Дима чуть не плакал, когда я в последний раз зашёл вечером попрощаться с ним. У меня на глаза тоже накатывались слёзы. Какая ирония судьбы - я влюбился в парнишку и расставался с ним, возможно, навсегда. Я написал Диме адрес своей полевой почты, взял с него обещание не забывать меня, писать. Сам же обещал разыскать парня, если он будет служить где-нибудь в Читинском гарнизоне. Я расставался с любимым, и его полные нежности глаза кричали: "Я люблю тебя, Паша". Я отвечал ему взглядом, тоже полным любви: "Я люблю тебя, Дима Стариков! Я буду любить тебя всегда. А теперь прости и прощай".

Вот и всё. Мы приехали на станцию Атамановка, и началась суматоха высадки. Наш караул остался разгружать оставшиеся пайки продвагона. Затем, не дожидаясь погрузки новобранцев в машины, мы сели в ГАЗ-66 и поехали в часть. Никто не понимал моих взглядов в темноту, жадных ищущих взглядов, которые я бросал на проходящих вблизи нас солдат. Напрасно я вглядывался: мой Дима исчез. У меня наступило оцепенение от потери друга и любовника.

День восьмой, последний

После прибытия в роту из командировки поздно ночью мне удалось выспаться. Офицеры куда-то запропастились, поэтому утром я перекантовался в дальнюю от входа сушилку, бросил на пол матрац и окончательно проснулся уже после обеда. Мне хотелось жрать, и я послал в чипок (так почему-то называется солдатское кафе) молодого сержика, заварил "Роллтон". Остаток дня я посвятил хождению по друзьям, общему ничегонеделанию и воспоминаниям о любимом парнишке Диме.

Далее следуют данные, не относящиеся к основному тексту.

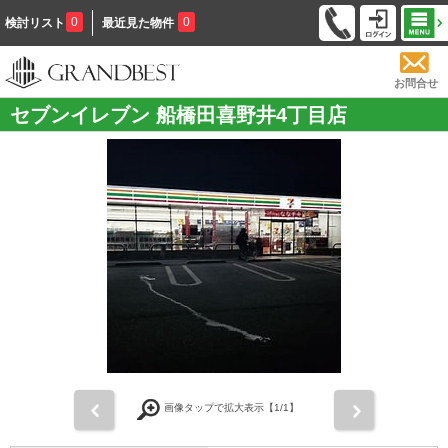
0
0
検討リスト
最近見た物件
お問合せ
セブンイレブン 船橋田喜野井4丁目店
前
次
画像タップで拡大表示【
1
/1】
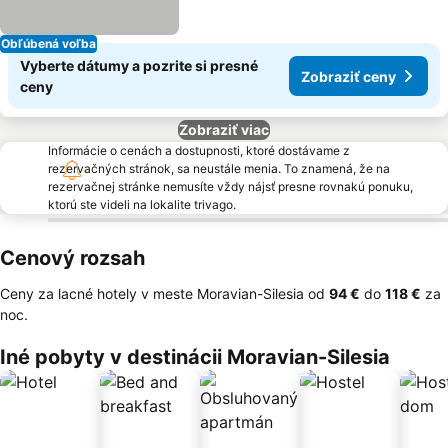
Obľúbená voľba
Vyberte dátumy a pozrite si presné
Zobraziť ceny
ceny
Zobraziť viac
Informácie o cenách a dostupnosti, ktoré dostávame z
rezervačných stránok, sa neustále menia. To znamená, že na
rezervačnej stránke nemusíte vždy nájsť presne rovnakú ponuku,
ktorú ste videli na lokalite trivago.
Cenový rozsah
Ceny za lacné hotely v meste Moravian-Silesia od
‎94 €
do
‎118 €
za
noc.
Iné pobyty v destinácii Moravian-Silesia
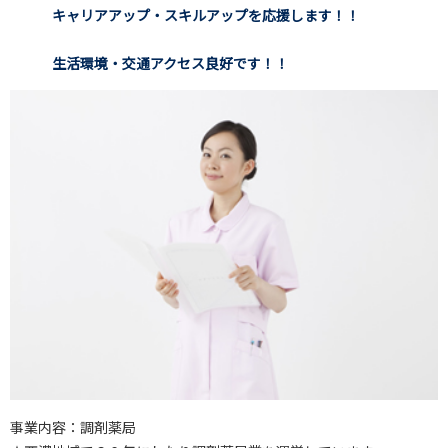
キャリアアップ・スキルアップを応援します！！
生活環境・交通アクセス良好です！！
事業内容：調剤薬局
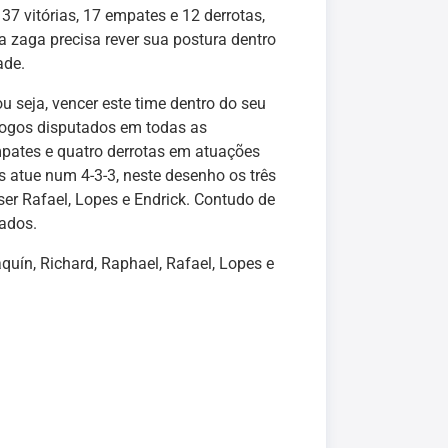
7 vitórias, 17 empates e 12 derrotas,
 zaga precisa rever sua postura dentro
ade.
u seja, vencer este time dentro do seu
 jogos disputados em todas as
empates e quatro derrotas em atuações
 atue num 4-3-3, neste desenho os três
ser Rafael, Lopes e Endrick. Contudo de
nados.
quín, Richard, Raphael, Rafael, Lopes e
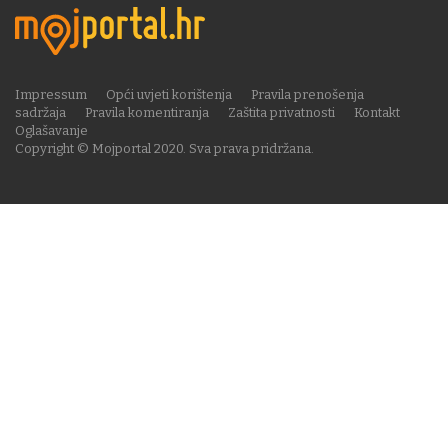
Impressum
Opći uvjeti korištenja
Pravila prenošenja
sadržaja
Pravila komentiranja
Zaštita privatnosti
Kontakt
Oglašavanje
Copyright © Mojportal 2020. Sva prava pridržana.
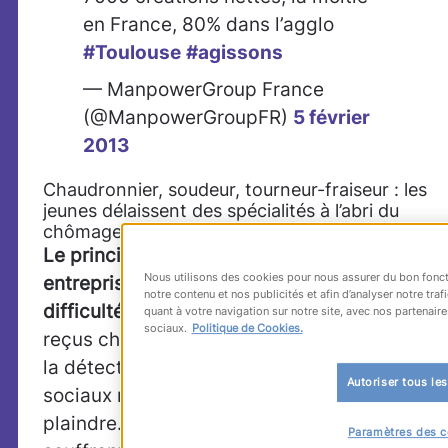
en France, 80% dans l’agglo
#Toulouse
#agissons
— ManpowerGroup France
(@ManpowerGroupFR)
5 février
2013
Chaudronnier, soudeur, tourneur-fraiseur : les
jeunes délaissent des spécialités à l’abri du
chômage…
Le principal souci de cette « méga-
Nous utilisons des cookies pour nous assurer du bon fonct
entreprise étendue », ce sont les
notre contenu et nos publicités et afin d’analyser notre tr
difficultés de recrutement
. Avec 15000 CV
quant à votre navigation sur notre site, avec nos partenaire
sociaux.
Politique de Cookies.
reçus chaque mois et une équipe dédiée à
la détection des talents, sur les réseaux
Autoriser tous le
sociaux notamment, Airbus n’a pas à se
plaindre. Ses sous-traitants, en revanche,
Paramètres des c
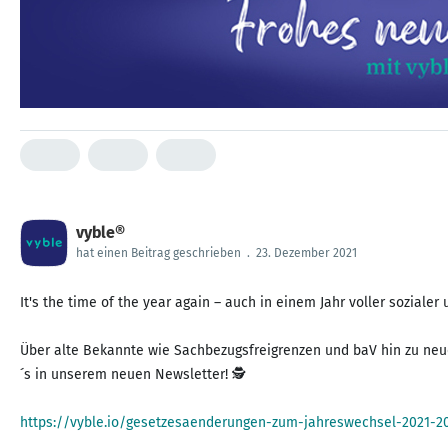
vyble®
hat einen Beitrag geschrieben
.
23. Dezember 2021
It's the time of the year again – auch in einem Jahr voller sozia
Über alte Bekannte wie Sachbezugsfreigrenzen und baV hin zu neue
´s in unserem neuen Newsletter! 🕵️
https://vyble.io/gesetzesaenderungen-zum-jahreswechsel-2021-2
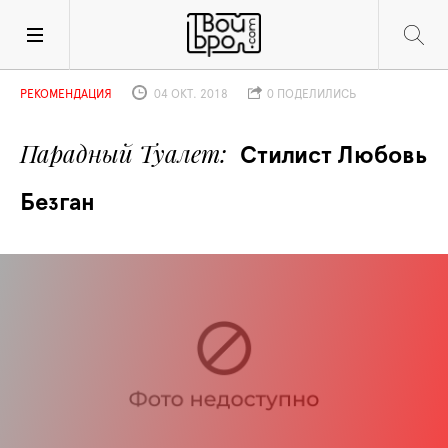
РЕКОМЕНДАЦИЯ
04 ОКТ. 2018
0 ПОДЕЛИЛИСЬ
Парадный Туалет
Стилист Любовь 
Безган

Перед вечерней поверкой раздался шум и гам - ведомая командиром, в роту ввалилась толпа молодых солдат. Ротный увидел меня и заорал:

- Бездельник, неделю в командировке прохлаждался! Значит так, команда из двадцати человек - это твой взвод. Твоя задача: научить, обучить и спать положить. Завтра начнёшь с ними строевой заниматься, портянки мотать научишь. Ясно?

- Так точно, товарищ капитан! - преданно гаркнул я.

- Этот сержант - ваш замкомвзвода, - обратился ротный к новобранцам, - будет у вас за отца, за мать и за старшего брата.

Затем он снова обратился ко мне:

- Я домой, а ты работай, сержант, командуй.

Проводив глазами командира роты, я обернулся к своему новому взводу, скользнул глазами по лицам парней и замер, почти не дыша: из передней шеренги на меня смотрел, счастливо улыбаясь, мой новый подчинённый - рядовой Дима Стариков, мой любимый солдат.